Machine-Learning-Based Analysis in Genome-Edited Cells Reveals the Efficiency of Clathrin-Mediated Endocytosis.
A fundamental property of cell biology is the ability to internalize lipids, signaling molecules such as growth factors and nutrients ("cargo") through clathrin-mediated endocytosis (CME). During CME, cellular proteins and cargo molecules assemble at a region of the plasma membrane and form a coated pit which is subsequently pinched off to deliver the cargo molecules to the inside of the cell. Previous studies have reported that this process is highly inefficient, with a large fraction of potential CME sites failing to form vesicles, Here, we developed a robust tool to distinguish authentic CME sites from false CME sites. . When we excluded the false CME sites from our analyses, we found that the vast majority (∼90%) of the authentic CME sites form vesicles, in contrast to previous conclusions.

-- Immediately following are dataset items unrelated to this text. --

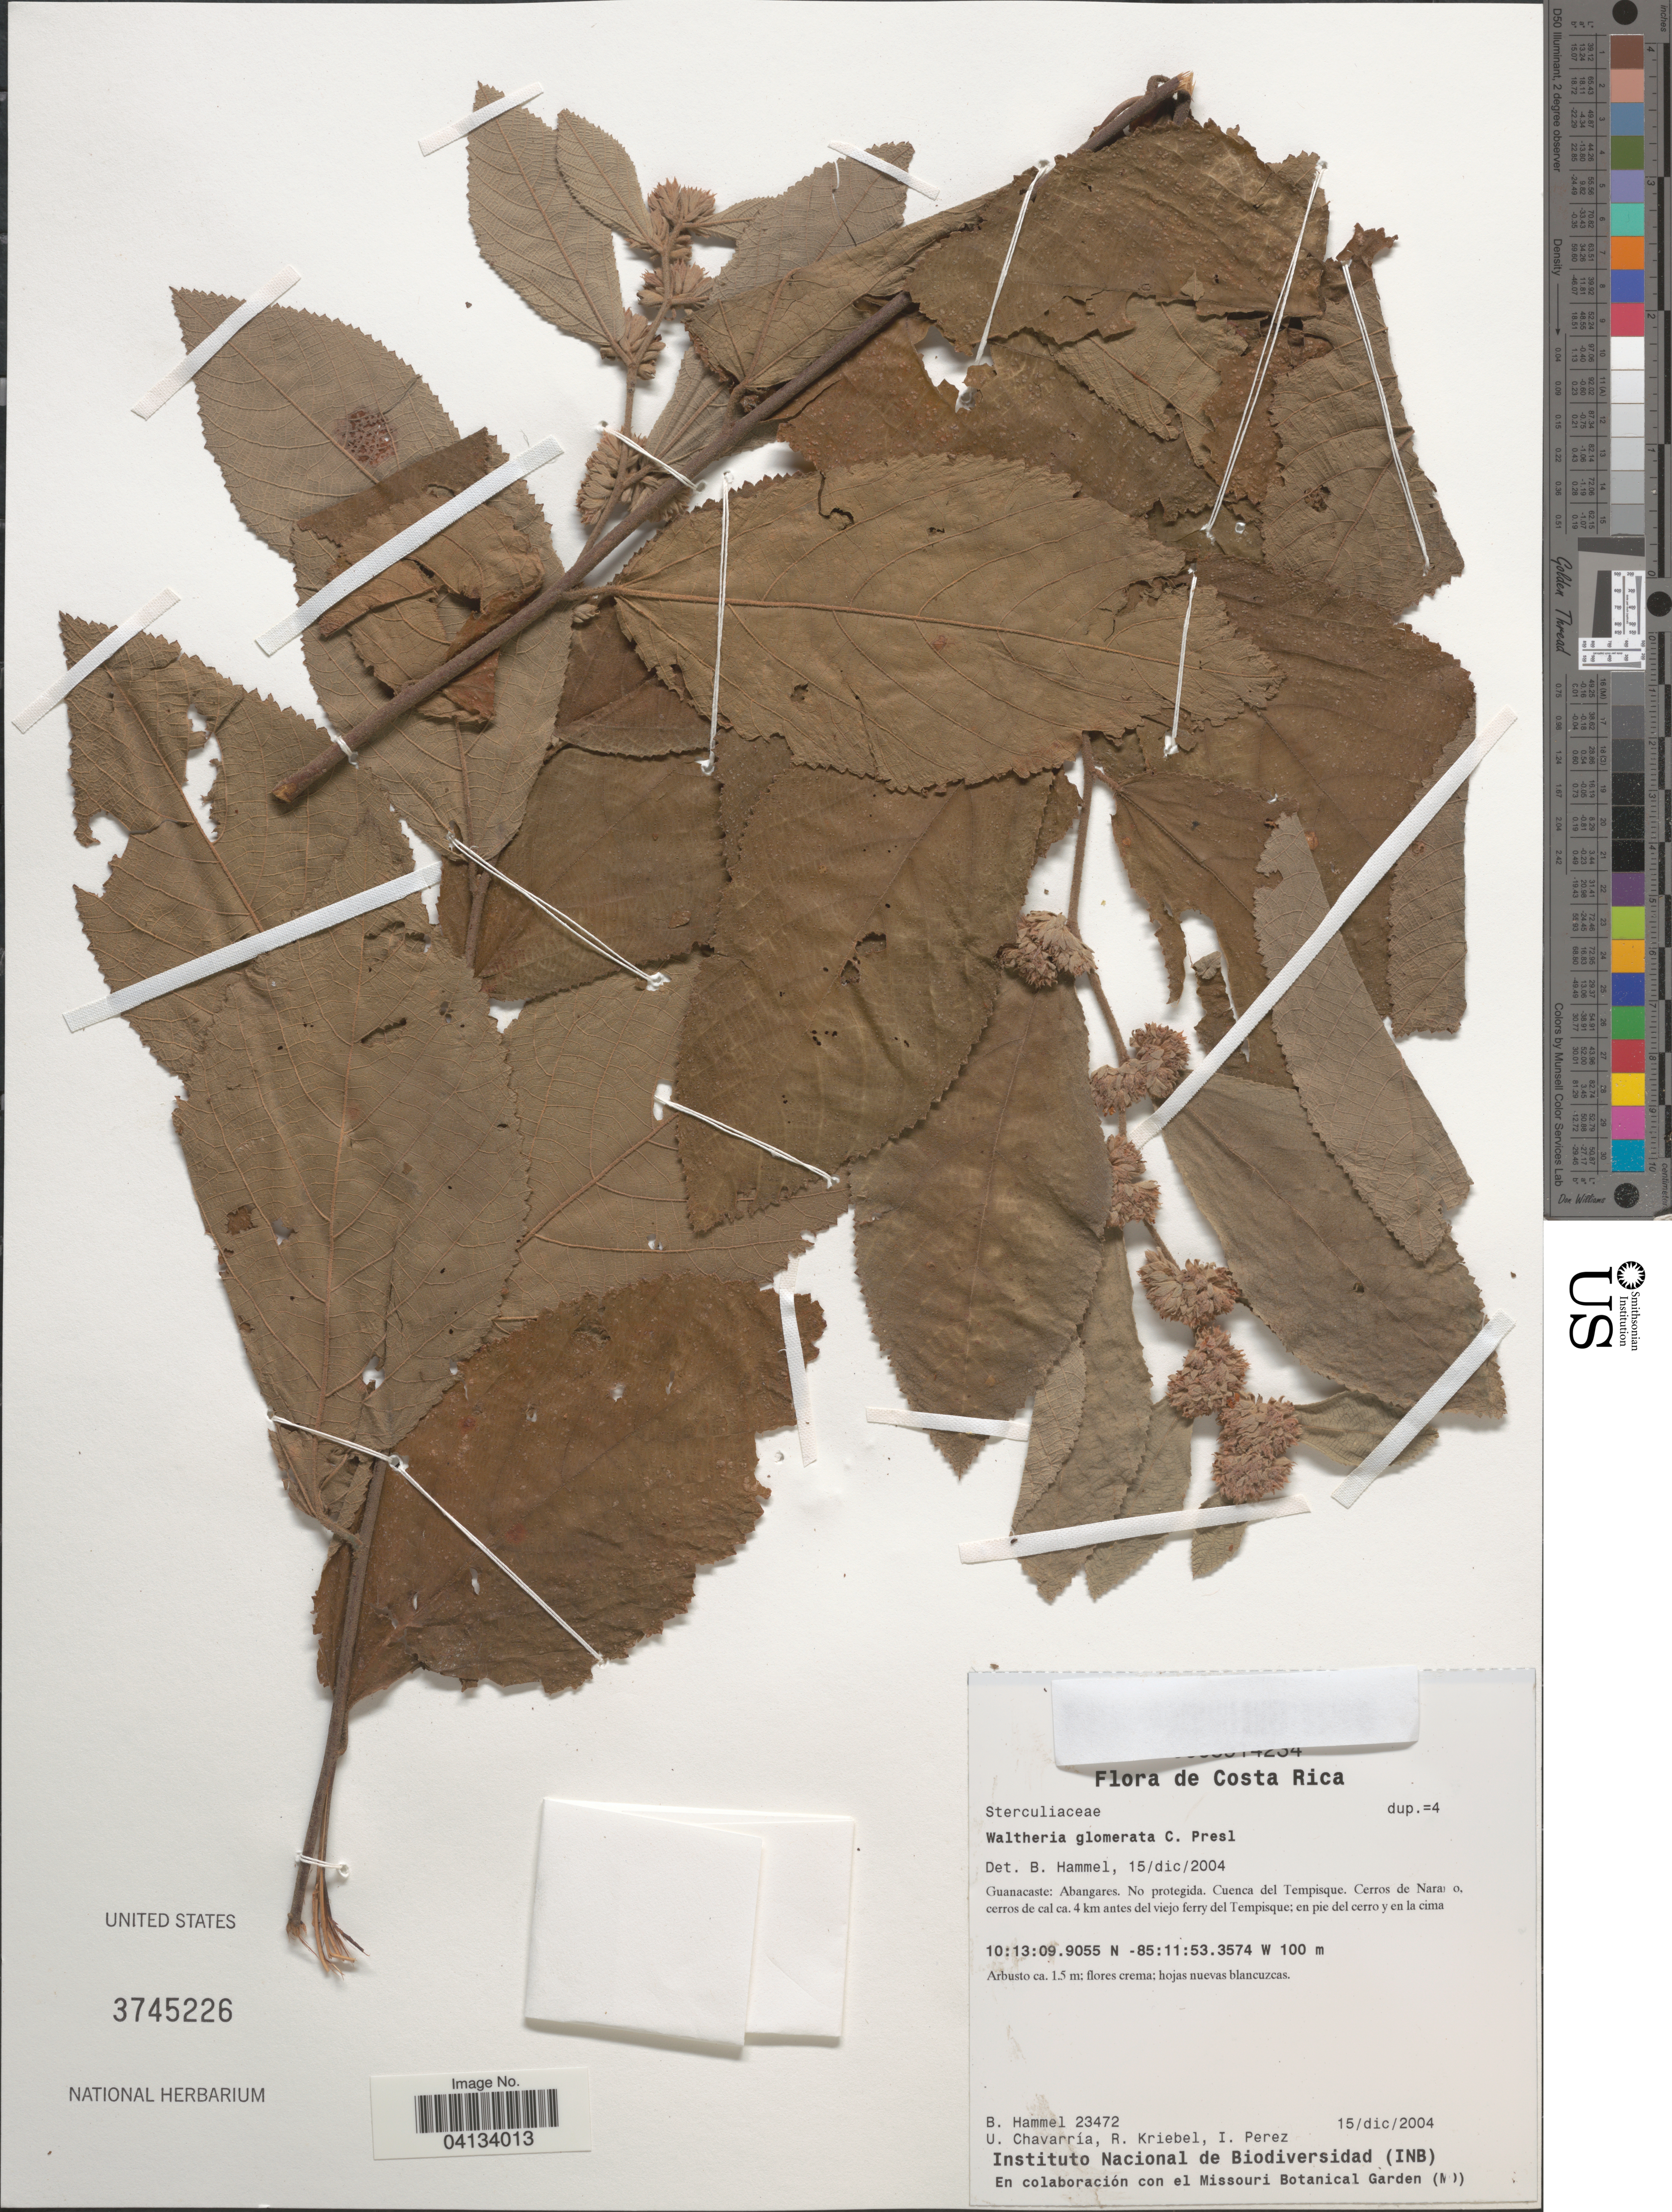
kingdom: Plantae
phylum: Tracheophyta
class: Magnoliopsida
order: Malvales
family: Malvaceae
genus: Waltheria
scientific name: Waltheria glomerata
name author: C. Presl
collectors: B. Hammel, U. Chavarría, R. Kriebel & I. Pérez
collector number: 23472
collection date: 2004-12-15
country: Costa Rica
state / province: Guanacaste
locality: Abangares. Cuenca del Tempisque. Cerros de Naranjo, cerros de cal ca. 4 km antes del viejo ferry del Tempisque.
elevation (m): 100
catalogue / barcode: US 3745226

Cells internalize various molecules through clathrin-mediated endocytosis (CME). Previous live-cell imaging studies suggested that CME is inefficient, with about half of the events terminated. These CME efficiency estimates may have been confounded by overexpression of fluorescently tagged proteins and inability to filter out false CME sites. Here, we employed genome editing and machine learning to identify and analyze authentic CME sites. We examined CME dynamics in cells that express fluorescent fusions of two defining CME proteins, AP2 and clathrin. Support vector machine classifiers were built to identify and analyze authentic CME sites. From inception until disappearance, authentic CME sites contain both AP2 and clathrin, have the same degree of limited mobility, continue to accumulate AP2 and clathrin over lifetimes > approximately 20 s, and almost always form vesicles as assessed by dynamin2 recruitment. Sites that contain only clathrin or AP2 show distinct dynamics, suggesting they are not part of the CME pathway.